Re: B/F told me to kill myself
I am so sorry you are stuck all alone in an unfamiliar part of the country with a man who demonstrates so little respect for you and your feelings. To be honest, he sounds extremely bitter and resentful of you for some reason, maybe he's feeling like he is doing more than his share of the work? That's completely unfair and still doesn't give him any excuse to be so condescending and cold to you. It also sounds like he is hostile and disrespectful of women in general--I cannot stand those ignorant Neanderthal men who patronize women by dismissing all their feelings as "hormonal." It's so sad that such sexist, ignorant thinking still persists, and my heart goes out to you having to not only hear it, but have it directed at you by a man who purports to love you! Is he always this mean, or is it a relatively rare occurance? Regardless, please remember that you don't deserve this kind of treatment, NO MATTER WHAT. He is emotionally and verbally abusing you, and I can't imagine he isn't having a seriously detrimental effect on your self-esteem by treating you so cruelly. I can't urge you strongly enough to stop giving this man a chance to impregnate you. You are an adult and capable of making well-informed, responsible choices for yourself, but it would be a terrible injustice to bring a child into this world with a father who is full of rage and bitterness toward women in general and its mother in particular. Please, please don't force an innocent child to grow up with such an angry man who lashes out at those he loves...no one should have to experience his father being rude and cruel to his mom, to say nothing of telling her to kill herself? This behavior is completely out of line, and I think you need to put your foot down and get away from him as fast as you can...angry, hostile men like these unforunately only grow increasingly abusive the longer their relationships last. For your own sake, I hope you seriously consider moving back to your hometown, even if you have to stay with a friend or relative for awhile. Forgive me for saying I hope you are not pregnant with this man's child...there are billions of wonderful, gentle, patient men out there who would jump at the chance to build a family with you. You and your baby deserve a man who will cherish and respect both of you, and accordingly will treat you both with love and devotion.

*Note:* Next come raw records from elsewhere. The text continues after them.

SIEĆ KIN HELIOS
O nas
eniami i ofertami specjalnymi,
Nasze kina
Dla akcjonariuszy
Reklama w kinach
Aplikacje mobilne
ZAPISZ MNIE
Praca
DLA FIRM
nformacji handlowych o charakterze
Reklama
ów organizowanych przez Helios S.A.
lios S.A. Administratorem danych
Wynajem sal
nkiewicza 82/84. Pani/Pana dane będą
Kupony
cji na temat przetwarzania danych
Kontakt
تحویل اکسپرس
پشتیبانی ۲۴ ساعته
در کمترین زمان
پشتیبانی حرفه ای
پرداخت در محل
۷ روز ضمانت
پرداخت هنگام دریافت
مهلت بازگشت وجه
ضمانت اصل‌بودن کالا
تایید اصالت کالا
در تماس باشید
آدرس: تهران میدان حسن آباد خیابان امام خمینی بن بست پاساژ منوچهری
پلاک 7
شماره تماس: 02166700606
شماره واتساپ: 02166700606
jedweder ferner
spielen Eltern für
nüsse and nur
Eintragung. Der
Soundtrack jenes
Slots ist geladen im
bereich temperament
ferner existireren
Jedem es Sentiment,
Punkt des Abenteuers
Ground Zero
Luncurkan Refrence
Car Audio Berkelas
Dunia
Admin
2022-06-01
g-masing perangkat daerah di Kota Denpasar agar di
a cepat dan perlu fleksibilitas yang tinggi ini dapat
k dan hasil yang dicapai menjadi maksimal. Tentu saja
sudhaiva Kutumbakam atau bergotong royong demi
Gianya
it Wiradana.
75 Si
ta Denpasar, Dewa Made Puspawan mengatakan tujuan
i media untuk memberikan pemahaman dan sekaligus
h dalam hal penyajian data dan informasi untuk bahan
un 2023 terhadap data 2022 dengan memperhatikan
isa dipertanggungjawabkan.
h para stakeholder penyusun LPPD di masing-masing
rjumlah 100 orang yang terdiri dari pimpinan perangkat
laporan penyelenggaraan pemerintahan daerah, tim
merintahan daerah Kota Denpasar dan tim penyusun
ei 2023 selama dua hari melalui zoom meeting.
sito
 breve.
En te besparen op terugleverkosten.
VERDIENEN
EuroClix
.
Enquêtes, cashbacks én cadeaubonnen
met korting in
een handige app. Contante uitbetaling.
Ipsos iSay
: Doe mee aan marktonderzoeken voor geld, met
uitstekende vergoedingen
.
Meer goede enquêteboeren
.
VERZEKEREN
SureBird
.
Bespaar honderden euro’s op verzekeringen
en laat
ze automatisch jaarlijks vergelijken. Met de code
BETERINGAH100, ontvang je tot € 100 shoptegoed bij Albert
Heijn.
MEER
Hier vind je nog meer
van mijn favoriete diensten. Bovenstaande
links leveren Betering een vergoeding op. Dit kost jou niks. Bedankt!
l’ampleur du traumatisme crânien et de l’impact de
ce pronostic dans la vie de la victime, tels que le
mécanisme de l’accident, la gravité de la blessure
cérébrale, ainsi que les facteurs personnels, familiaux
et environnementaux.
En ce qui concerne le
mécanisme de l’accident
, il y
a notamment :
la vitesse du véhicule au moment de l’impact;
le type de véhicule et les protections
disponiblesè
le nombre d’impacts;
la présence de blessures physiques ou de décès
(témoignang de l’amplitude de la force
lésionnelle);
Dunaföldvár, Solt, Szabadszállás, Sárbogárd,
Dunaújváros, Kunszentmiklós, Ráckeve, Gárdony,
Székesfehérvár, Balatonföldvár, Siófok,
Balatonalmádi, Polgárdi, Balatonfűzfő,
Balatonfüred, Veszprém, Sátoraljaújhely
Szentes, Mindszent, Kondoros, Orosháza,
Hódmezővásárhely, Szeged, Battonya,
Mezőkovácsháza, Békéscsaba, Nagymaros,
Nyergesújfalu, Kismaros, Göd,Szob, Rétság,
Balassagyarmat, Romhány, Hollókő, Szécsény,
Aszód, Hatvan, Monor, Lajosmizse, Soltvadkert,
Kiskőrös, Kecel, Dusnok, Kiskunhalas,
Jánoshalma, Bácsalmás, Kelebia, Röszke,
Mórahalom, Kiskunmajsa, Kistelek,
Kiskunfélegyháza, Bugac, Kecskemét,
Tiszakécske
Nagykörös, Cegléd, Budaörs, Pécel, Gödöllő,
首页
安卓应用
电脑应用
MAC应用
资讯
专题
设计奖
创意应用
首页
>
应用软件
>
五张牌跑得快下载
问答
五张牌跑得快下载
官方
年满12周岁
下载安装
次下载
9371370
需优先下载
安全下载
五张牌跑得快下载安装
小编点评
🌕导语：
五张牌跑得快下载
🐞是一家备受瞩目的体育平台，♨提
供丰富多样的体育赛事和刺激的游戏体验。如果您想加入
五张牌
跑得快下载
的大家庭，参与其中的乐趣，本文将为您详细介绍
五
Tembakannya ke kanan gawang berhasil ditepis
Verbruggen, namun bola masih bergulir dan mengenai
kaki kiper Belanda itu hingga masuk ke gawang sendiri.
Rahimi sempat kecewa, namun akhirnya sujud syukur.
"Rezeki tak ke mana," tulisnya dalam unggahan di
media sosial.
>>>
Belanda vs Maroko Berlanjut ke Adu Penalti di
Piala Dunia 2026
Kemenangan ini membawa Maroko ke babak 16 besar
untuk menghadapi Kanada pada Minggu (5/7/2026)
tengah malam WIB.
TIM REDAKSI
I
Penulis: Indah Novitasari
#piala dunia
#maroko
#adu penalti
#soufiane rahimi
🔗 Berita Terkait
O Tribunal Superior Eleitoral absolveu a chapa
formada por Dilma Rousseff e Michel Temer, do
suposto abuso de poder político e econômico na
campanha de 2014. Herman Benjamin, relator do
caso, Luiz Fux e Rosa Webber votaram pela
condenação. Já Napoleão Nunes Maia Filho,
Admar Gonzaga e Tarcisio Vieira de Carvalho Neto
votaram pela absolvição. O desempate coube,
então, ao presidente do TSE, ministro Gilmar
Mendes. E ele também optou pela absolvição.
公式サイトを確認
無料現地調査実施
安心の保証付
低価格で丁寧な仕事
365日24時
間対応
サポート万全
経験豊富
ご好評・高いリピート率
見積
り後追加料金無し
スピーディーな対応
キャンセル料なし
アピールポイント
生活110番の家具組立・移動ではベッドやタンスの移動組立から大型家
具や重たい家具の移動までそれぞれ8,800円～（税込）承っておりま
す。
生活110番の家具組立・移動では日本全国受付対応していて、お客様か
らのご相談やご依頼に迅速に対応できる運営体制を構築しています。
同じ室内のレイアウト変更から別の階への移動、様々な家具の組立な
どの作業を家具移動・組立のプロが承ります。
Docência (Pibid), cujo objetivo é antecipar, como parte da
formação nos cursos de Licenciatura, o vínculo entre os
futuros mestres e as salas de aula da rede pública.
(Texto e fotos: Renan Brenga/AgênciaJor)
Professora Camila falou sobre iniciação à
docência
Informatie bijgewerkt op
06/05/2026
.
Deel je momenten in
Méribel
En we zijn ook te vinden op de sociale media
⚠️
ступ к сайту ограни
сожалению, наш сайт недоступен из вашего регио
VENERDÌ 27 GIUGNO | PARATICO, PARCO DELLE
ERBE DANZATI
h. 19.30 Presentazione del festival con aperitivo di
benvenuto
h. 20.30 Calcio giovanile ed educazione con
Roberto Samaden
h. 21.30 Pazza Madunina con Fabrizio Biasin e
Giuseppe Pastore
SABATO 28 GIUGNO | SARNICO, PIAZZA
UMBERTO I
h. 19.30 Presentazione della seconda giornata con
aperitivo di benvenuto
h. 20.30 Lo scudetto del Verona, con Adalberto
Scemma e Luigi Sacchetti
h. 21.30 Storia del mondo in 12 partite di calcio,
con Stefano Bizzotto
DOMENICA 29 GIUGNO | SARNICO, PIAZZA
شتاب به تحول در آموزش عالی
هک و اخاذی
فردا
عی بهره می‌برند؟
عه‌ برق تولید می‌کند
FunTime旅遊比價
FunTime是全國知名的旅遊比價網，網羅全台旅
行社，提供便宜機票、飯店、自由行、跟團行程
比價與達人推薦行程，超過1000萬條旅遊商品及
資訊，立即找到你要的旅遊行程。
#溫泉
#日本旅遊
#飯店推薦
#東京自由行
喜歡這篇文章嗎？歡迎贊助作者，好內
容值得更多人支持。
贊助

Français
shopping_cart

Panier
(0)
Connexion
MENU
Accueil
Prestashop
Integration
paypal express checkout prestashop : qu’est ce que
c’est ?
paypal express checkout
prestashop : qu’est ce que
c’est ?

I was in your shoes once, stuck in an unfamiliar city that I hated with my BF and his intolerably rude, miserable relatives...I wanted to leave more than anything, but it didn't seem realistic, so I rode it out because I loved my BF. I wish now I would have trusted my instincts and fled home as soon as it became clear how bitter and hostile some of his family were, but I stayed and things only grew more and more intolerable...and my BF at least treated me well. Please believe and trust me that this situation will only get worse the longer you let it continue, and know that you have much better options. It's hard when you feel stuck and alone, but that doesn't mean you have no choice but to stay...reach out to your family and friends, explain how he's treating you, and I'm sure they will be happy to help in anyway they can. Don't worry about all the details...just find a place to go and get far away from him ASAP. This might seem melodramatic or extreme, but this man is demonstrating some very serious problems and anger which vents itself as abuse...there is nothing you can do to change or help a man like this, all you can do is protect yourself (and your potential children) by staying out of his life and not letting his hostility and negativity have any additional impact on you. Again, I'm so sorry things turned out as they did...please take this very seriously, your instincts that you're not overreacting are 100% right. Your gut is sounding an alarm for a reason, it's doing it's job to protect your physical and emotional well-being--so please listen to it and get out as soon as you can!